The cafeteria ladies made these amazing things from scratch. Fresh white bread dough spiraled around plump, juicy hot dogs and was allowed to rise until the dogs were all but hidden, enfolded in their yeasty bread wrappers. Hot from the oven, they were served, two to a tray, steaming and golden brown. In the round indent next to them on the fiberglass tray a cafeteria lady plopped a glob of bright yellow mustard. After another cafeteria lady plunked a carton of milk in the square indentation on the tray, you now possessed a complete meal, Lakewood’s finest cuisine. No hamburger gravy on mashed potatoes or Salisbury steak with tater tots or, god help us, fish sticks, today!

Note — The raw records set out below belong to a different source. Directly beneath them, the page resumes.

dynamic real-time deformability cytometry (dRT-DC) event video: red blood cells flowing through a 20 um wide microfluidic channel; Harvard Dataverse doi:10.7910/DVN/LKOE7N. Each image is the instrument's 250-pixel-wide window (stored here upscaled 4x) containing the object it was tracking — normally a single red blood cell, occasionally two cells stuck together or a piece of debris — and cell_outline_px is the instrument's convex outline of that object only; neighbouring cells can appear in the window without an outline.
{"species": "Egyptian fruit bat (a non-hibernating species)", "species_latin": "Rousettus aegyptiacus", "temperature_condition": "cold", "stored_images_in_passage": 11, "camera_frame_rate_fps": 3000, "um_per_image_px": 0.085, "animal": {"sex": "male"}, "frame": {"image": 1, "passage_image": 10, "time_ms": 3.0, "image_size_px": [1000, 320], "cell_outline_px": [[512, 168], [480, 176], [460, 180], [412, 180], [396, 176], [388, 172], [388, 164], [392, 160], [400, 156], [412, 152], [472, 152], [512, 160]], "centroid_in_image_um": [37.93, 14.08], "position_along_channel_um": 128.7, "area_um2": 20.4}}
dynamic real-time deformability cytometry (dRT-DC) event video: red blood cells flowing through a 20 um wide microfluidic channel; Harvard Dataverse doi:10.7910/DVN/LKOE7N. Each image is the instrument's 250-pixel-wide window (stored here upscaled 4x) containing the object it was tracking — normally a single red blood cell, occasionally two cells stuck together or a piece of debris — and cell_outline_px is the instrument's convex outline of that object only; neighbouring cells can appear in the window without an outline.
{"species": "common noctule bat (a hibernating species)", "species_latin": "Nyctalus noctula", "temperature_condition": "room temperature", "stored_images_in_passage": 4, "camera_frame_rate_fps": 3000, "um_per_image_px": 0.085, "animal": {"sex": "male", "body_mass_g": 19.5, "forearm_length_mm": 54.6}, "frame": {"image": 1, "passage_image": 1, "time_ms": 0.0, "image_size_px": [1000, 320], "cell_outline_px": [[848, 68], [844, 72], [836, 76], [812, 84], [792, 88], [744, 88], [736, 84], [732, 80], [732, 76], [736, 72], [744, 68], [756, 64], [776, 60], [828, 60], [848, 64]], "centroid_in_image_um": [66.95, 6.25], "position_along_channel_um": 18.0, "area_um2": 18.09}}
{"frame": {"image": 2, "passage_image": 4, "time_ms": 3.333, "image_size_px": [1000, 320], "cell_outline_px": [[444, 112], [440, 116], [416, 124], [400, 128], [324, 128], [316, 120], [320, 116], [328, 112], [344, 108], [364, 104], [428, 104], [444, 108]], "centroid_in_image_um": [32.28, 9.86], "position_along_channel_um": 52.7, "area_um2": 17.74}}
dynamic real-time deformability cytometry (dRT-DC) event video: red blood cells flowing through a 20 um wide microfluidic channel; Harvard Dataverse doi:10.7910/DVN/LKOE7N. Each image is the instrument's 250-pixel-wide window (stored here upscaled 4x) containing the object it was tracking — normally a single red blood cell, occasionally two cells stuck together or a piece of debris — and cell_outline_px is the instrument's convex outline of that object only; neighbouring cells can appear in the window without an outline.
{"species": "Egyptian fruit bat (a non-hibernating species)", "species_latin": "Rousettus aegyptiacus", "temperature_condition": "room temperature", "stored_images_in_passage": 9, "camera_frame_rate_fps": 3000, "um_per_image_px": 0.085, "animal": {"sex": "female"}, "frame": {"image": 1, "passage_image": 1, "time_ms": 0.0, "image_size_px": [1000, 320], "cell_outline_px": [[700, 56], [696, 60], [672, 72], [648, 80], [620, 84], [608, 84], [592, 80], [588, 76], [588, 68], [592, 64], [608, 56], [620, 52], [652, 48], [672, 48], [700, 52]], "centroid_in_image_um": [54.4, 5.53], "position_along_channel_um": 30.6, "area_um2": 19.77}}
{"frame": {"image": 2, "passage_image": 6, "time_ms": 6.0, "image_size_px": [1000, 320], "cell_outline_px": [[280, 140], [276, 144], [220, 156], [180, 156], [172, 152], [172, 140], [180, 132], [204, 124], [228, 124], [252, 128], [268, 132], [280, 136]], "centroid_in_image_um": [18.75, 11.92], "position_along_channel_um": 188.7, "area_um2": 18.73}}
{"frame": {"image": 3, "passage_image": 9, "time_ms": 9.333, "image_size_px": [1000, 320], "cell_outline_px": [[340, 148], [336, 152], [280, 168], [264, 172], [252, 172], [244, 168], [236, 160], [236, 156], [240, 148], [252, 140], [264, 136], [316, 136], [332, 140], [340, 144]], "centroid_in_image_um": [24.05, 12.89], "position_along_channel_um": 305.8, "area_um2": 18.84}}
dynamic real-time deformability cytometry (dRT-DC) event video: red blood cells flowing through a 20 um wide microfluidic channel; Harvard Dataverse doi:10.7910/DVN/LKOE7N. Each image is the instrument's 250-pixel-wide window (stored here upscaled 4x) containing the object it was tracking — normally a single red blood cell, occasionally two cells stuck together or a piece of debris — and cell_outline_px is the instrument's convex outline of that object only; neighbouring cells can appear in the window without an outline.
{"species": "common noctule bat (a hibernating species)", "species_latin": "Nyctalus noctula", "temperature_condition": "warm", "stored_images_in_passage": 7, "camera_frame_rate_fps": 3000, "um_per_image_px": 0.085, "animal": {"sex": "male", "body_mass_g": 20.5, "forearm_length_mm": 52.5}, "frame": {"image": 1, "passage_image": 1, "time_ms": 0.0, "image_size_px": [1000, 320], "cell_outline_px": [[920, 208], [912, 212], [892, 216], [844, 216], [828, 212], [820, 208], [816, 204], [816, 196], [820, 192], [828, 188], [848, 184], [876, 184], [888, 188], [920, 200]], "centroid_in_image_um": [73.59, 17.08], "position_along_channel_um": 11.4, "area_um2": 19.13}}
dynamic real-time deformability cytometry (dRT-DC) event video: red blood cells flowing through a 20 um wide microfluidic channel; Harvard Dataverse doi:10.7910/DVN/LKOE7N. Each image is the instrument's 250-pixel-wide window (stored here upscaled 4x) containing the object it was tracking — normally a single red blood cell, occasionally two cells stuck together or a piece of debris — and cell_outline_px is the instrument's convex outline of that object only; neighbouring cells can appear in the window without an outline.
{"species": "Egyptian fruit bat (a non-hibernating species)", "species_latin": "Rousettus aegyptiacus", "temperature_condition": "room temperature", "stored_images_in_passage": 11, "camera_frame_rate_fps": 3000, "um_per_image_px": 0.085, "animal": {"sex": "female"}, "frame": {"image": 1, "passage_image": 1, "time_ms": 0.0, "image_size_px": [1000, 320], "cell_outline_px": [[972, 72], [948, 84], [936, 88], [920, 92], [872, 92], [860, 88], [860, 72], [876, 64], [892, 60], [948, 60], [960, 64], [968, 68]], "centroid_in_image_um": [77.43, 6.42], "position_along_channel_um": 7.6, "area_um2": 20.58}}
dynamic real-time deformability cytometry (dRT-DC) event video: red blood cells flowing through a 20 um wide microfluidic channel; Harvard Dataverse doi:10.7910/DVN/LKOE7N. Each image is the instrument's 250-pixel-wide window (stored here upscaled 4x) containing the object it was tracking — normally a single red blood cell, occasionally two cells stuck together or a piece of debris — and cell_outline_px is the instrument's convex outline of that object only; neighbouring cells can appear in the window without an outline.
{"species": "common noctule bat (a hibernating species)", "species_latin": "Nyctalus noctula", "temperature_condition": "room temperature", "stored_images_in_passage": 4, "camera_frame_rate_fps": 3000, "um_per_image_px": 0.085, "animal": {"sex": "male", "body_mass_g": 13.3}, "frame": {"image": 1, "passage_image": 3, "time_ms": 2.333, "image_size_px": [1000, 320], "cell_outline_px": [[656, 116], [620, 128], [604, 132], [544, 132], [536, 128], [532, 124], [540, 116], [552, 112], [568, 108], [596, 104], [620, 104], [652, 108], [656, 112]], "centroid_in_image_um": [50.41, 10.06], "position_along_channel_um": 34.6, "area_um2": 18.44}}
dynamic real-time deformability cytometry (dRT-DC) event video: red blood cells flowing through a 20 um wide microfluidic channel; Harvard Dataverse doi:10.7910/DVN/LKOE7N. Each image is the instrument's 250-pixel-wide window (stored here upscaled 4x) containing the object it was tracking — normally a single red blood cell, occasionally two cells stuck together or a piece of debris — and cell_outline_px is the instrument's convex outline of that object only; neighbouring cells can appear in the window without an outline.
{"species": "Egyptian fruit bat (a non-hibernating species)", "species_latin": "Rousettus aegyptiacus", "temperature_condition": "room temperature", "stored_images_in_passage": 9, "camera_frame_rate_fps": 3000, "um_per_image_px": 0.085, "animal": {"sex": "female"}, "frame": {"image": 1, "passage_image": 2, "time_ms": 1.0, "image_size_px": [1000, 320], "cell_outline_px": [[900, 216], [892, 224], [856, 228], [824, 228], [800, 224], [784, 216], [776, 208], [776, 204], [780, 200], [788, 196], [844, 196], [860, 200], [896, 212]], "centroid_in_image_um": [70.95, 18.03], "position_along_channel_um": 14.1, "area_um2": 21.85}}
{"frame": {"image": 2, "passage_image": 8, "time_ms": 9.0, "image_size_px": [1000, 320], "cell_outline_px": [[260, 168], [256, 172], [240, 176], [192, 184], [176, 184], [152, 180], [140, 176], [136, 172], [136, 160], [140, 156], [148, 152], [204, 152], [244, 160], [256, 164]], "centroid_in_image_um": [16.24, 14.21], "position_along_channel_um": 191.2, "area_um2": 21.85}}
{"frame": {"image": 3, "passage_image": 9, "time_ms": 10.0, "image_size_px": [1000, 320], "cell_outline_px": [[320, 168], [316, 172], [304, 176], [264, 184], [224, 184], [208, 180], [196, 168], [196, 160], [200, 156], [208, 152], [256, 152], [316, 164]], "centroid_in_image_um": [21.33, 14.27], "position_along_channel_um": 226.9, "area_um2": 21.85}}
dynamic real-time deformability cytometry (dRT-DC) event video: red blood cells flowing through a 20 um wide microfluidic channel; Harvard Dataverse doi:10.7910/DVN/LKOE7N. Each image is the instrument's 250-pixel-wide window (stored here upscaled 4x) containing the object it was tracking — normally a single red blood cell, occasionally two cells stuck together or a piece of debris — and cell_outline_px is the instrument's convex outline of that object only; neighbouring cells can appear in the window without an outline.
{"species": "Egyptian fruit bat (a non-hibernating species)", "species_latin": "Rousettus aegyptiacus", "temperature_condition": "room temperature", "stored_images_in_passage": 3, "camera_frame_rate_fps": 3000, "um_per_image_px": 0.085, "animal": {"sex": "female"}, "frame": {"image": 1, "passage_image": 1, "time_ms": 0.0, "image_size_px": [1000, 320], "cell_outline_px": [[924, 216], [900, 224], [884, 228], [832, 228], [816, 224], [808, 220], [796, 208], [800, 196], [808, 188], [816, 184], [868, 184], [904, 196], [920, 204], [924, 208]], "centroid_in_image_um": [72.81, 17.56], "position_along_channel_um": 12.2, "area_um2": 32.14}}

You had to savor them, not gobble them in a couple of bites. First, you dipped the end—a bit of pink hot dog peeking out of the golden bread—in the mustard. Then, you took a bite, making sure you got a cross section of the concoction in your mouth—a chunk of hot dog surrounded by its cocoon of bread. In a properly configured bite, you first tasted the tangy mustard, then you bit down on savory meat, its juices bursting on your molars, then you chewed the slightly crunchy, warm bread and finished with a swig of milk. You repeated this until you’d finished both the wraps, using just enough of the mustard with each bite so that there was some left to mop up with the last bit of hot dog and bread. Then, you regretted that there was no more. You would ask around, and see if maybe any of your friends weren’t going to finish theirs. This was highly unlikely, but worth a try. You had to gently but firmly brush Mike off if he pestered you for some of yours.

Tuesday, May 20, 2008

Character exercise 5

From "The Fiction Writer's Workshop"

Robert Downey Jr.
His face is thin but not gaunt, and it’s punctuated with sets of vertical lines like brackets or exclamation points. Two extend from his long, straight nose up into his forehead, especially when he grimaces. A pair of lines bridges the gap between his nose and upper lip. Another pair on either side of his nose provides definition and depth to his otherwise flat cheeks. His jaw is another sharp line: a bracket running from ears to chin, intersecting with a vein that runs from beneath his ear straight down his neck. All that straightness makes those round, dark brown, heavy lidded eyes that much more arresting.
He is full of stops and starts: stillness, then a cut of the eyes, wrinkle of the nose, arch of the eyebrows, quick flash of that dazzling boyish smile followed by a snarl, a smirk, a grimace. Then, more stillness, as if to emphasize the brilliant range of movement that preceded it. His movements seem casual, offhand, yet never random. He releases his energy gracefully, generously, purposefully. He is taut, nimble, playful, elegant.

Val Kilmer
Everything about this man’s face is smooth and rounded. His teeth are like a row of white pebbles, a string of ivory beads between full, padded lips. His forehead is high and broad. His cheeks are like two apricots, warm and fleshy and smooth. Between the apricot cheeks is a wide nose. The chin below his upturned mouth is an echo of that smiling curve.
This man hoards movement like a miser on a hill of gold. Every motion is precise, controlled. His face and body are quiet, calm, with tension just beneath the surface like a cat poised to spring. He moves like a well-oiled machine. No nervous tics or fidgeting, just smooth, tight economy of gesture. He seems to gather and absorb the energy of those around him, like padded walls in an asylum, never diverted from his purposeful stillness.